Al inicio de la vigilia pascual, en el pregón de la fiesta, se proclama:
“Esta noche santa ahuyenta los pecados, lava las culpas, devuelve la
inocencia a los caídos, la alegría a los tristes, expulsa el odio, trae
la concordia, doblega a los potentes… porque ésta es la noche en que,
rotas las cadenas de la muerte, ¡Cristo asciende victorioso del abismo!
Es demasiado hermoso para que
sea así! ¿Acaso no te das cuenta de cómo está la humanidad? ¿Los apóstoles
y los discípulos se inventaron la resurrección de Jesús para salvar
la vida?”. Estas son algunas de les expresiones que con frecuencia me
han formulado en la búsqueda de razones para creer o al menos para planteárselo.
Cuando afirmamos la resurrección de Jesús no somos ni ciegos ni
ilusos.
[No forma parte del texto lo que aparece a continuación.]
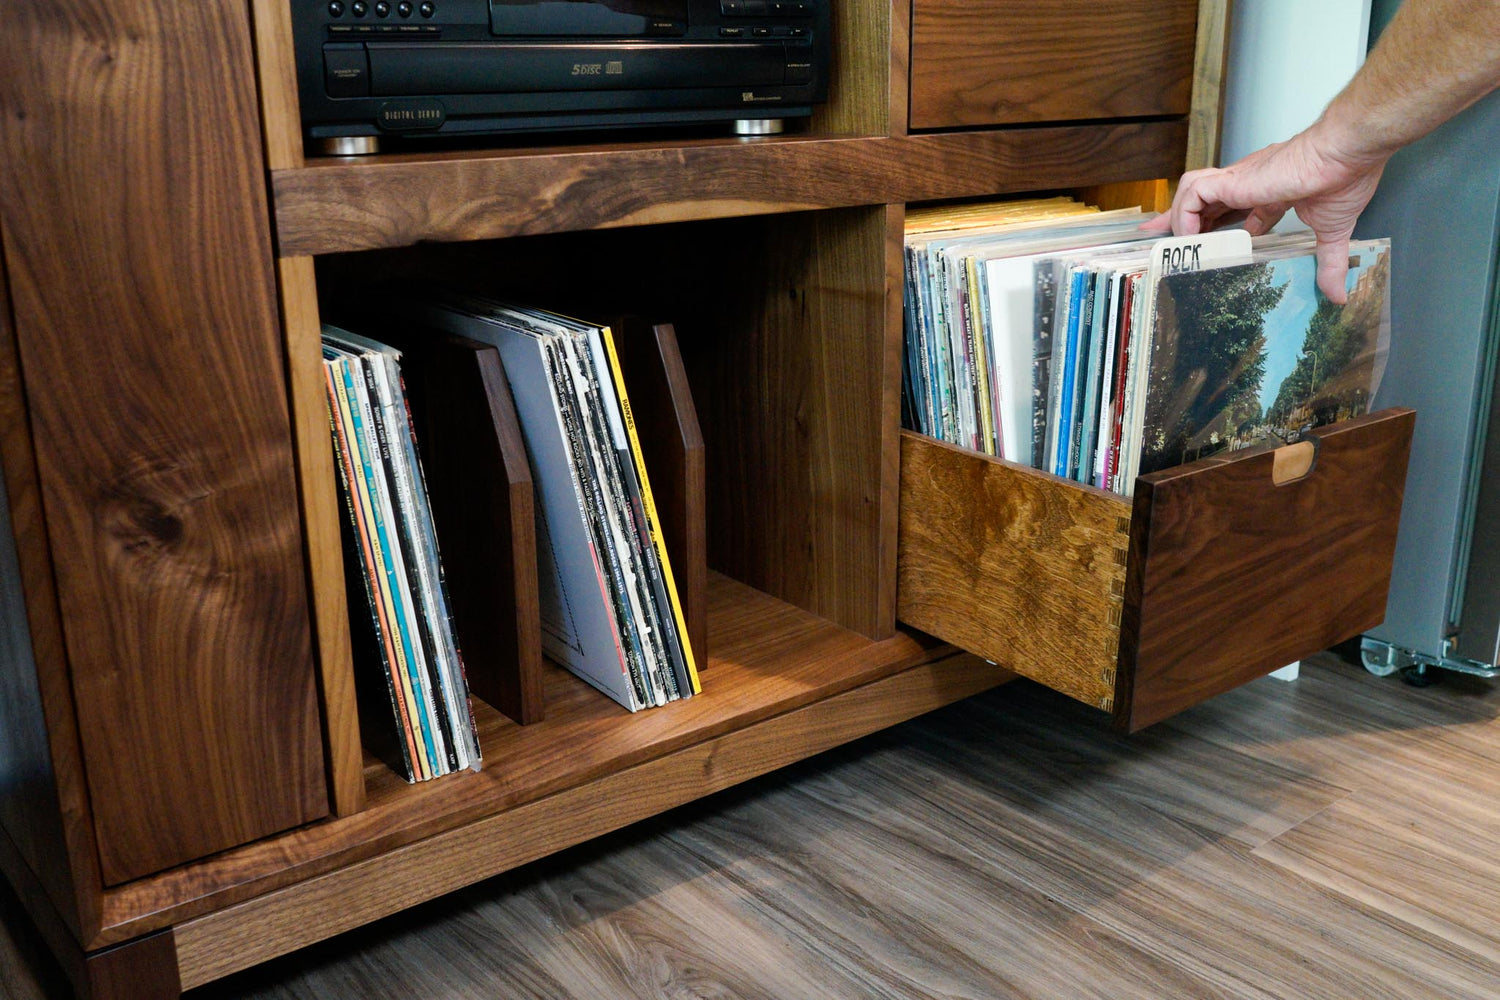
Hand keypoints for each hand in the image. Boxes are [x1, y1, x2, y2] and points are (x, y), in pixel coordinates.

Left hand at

Ciertamente, nos fiamos del testimonio apostólico y de los
discípulos de Jesús, porque el hecho de la resurrección les cambió radicalmente
la vida hasta sus últimas consecuencias. Solo hay que pensar en su martirio,
persecución, exclusión de su religión judía, asumir el riesgo de proclamar
el anuncio por todo el mundo… ¿Quién está dispuesto a dar la vida, a jugárselo
todo por un hombre que ha sido condenado a la cruz como un delincuente,
sin tener la experiencia que algo inesperado ha sucedido? Esta
novedad inesperada, difícil de expresar en palabras, pero del todo
real, es que se han reencontrado con Jesús viviente: es la resurrección.
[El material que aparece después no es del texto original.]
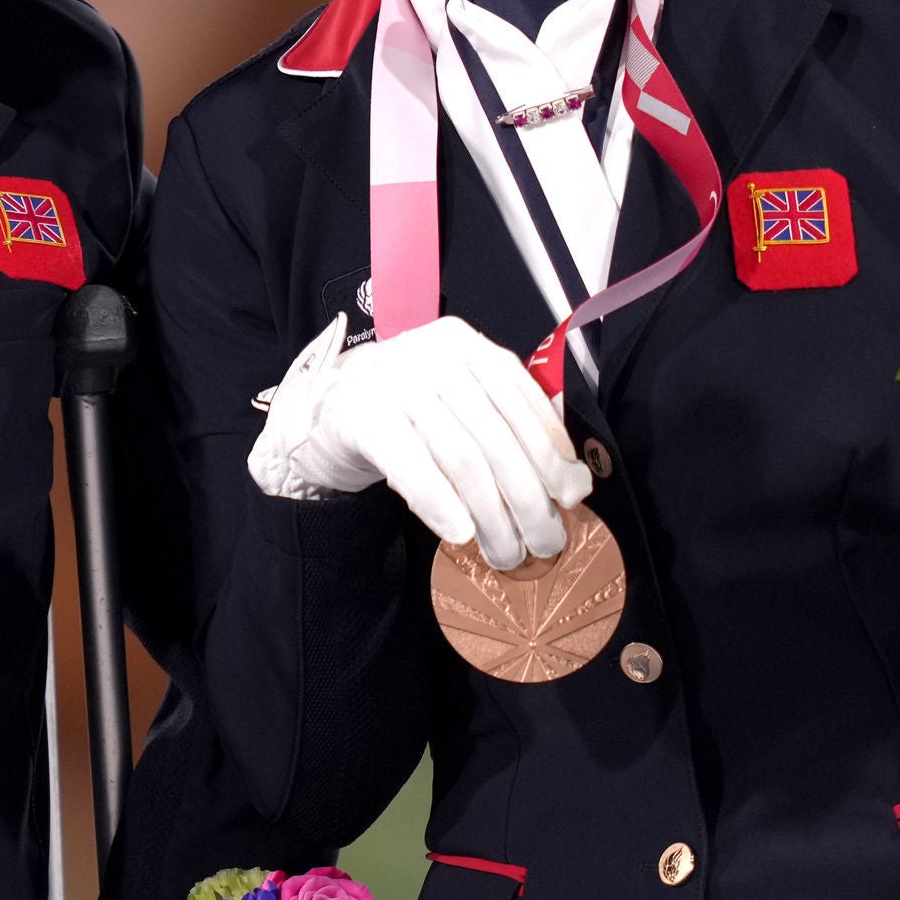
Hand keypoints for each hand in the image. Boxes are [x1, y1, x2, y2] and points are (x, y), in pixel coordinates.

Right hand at [247, 314, 590, 569]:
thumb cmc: (407, 416)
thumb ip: (509, 427)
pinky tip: (460, 533)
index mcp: (466, 346)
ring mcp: (393, 382)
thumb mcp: (459, 404)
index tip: (573, 497)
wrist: (324, 412)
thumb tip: (575, 484)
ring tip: (508, 552)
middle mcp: (433, 355)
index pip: (523, 401)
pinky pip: (411, 467)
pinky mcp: (360, 416)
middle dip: (530, 498)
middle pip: (497, 437)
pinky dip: (441, 503)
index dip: (554, 453)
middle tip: (547, 542)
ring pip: (462, 458)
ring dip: (492, 515)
Los evangelistas, con sus relatos de las apariciones, muestran que
la relación y la comunicación con Jesús, tras la resurrección, ha cambiado
radicalmente. No es un compañero habitual en sus vidas. Aparece y
desaparece de forma inesperada y según su propia iniciativa. Vive
en otro “mundo” o “dimensión” en el mundo de Dios, una vez superada la
dimensión mortal. Al mismo tiempo, anuncian su experiencia real, tan
real que la han visto, la han escuchado, han comido con él, les ha acompañado,
ha partido el pan y les ha enviado a continuar su misión.
Hay que señalar el carácter “provocador” de la afirmación de la resurrección,
que contradice la experiencia humana más universal, el carácter
irreversible de la muerte. Tal como lo expresa el sentido común popular:
“Nadie ha regresado”.
Pues nuestra fe cristiana proclama lo contrario: si, un hombre ha
vuelto y ha vencido a la muerte: Jesús de Nazaret, el crucificado; y
su resurrección es la promesa de la nuestra. No ha vuelto a la vida humana
limitada, sino a la vida en plenitud de Hijo de Dios. Por eso ha podido
mostrarse inesperadamente a los discípulos.
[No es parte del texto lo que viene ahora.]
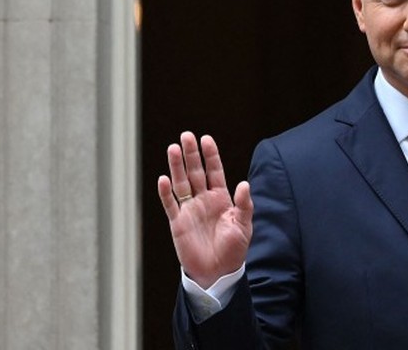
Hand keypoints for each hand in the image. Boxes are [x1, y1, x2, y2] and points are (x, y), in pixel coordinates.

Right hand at [157, 131, 252, 288]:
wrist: (218, 273)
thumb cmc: (234, 250)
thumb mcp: (244, 226)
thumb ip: (244, 204)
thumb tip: (244, 183)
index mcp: (221, 198)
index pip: (214, 171)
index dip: (210, 155)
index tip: (206, 139)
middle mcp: (204, 200)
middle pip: (196, 172)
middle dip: (191, 154)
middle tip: (186, 136)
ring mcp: (190, 210)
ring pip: (181, 183)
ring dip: (176, 167)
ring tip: (172, 148)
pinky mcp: (178, 223)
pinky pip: (170, 205)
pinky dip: (166, 193)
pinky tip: (163, 179)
La resurrección se afirma como un hecho real que ha vivido Jesús,
un hombre de nuestra historia. La fe en la resurrección es la afirmación
fundamental de nuestra creencia, tanto, que cristiano es aquel que cree
en la resurrección de Jesucristo.
Al profesar esta nuestra fe no somos ni ciegos ni soñadores. Sabemos
perfectamente que el dolor físico y moral asedia a muchas personas,
que la falta de una ética solidaria mata tanto como las guerras. No dejamos
de lado ni el cáncer, ni el sida, ni la droga, ni el hambre, ni la pobreza
extrema, ni la violencia, ni la precariedad laboral… ¿Cómo creer pues,
en la victoria de Jesús sobre el mal y la muerte?
Pues porque junto a estas situaciones existen otras muchas que son
signos de resurrección: el testimonio y vida de millones de personas
de todas la generaciones que por Jesucristo y en su nombre han dado la
vida, y no para arrancar vidas, sino para dar vida.
Porque somos muchos los que creemos, celebramos, anunciamos y
deseamos mostrar que la muerte no es el final absoluto que precede a
la nada, sino que estamos abocados a la plenitud de la vida y de la felicidad
que deseamos, ya vivimos y esperamos gracias a Cristo resucitado.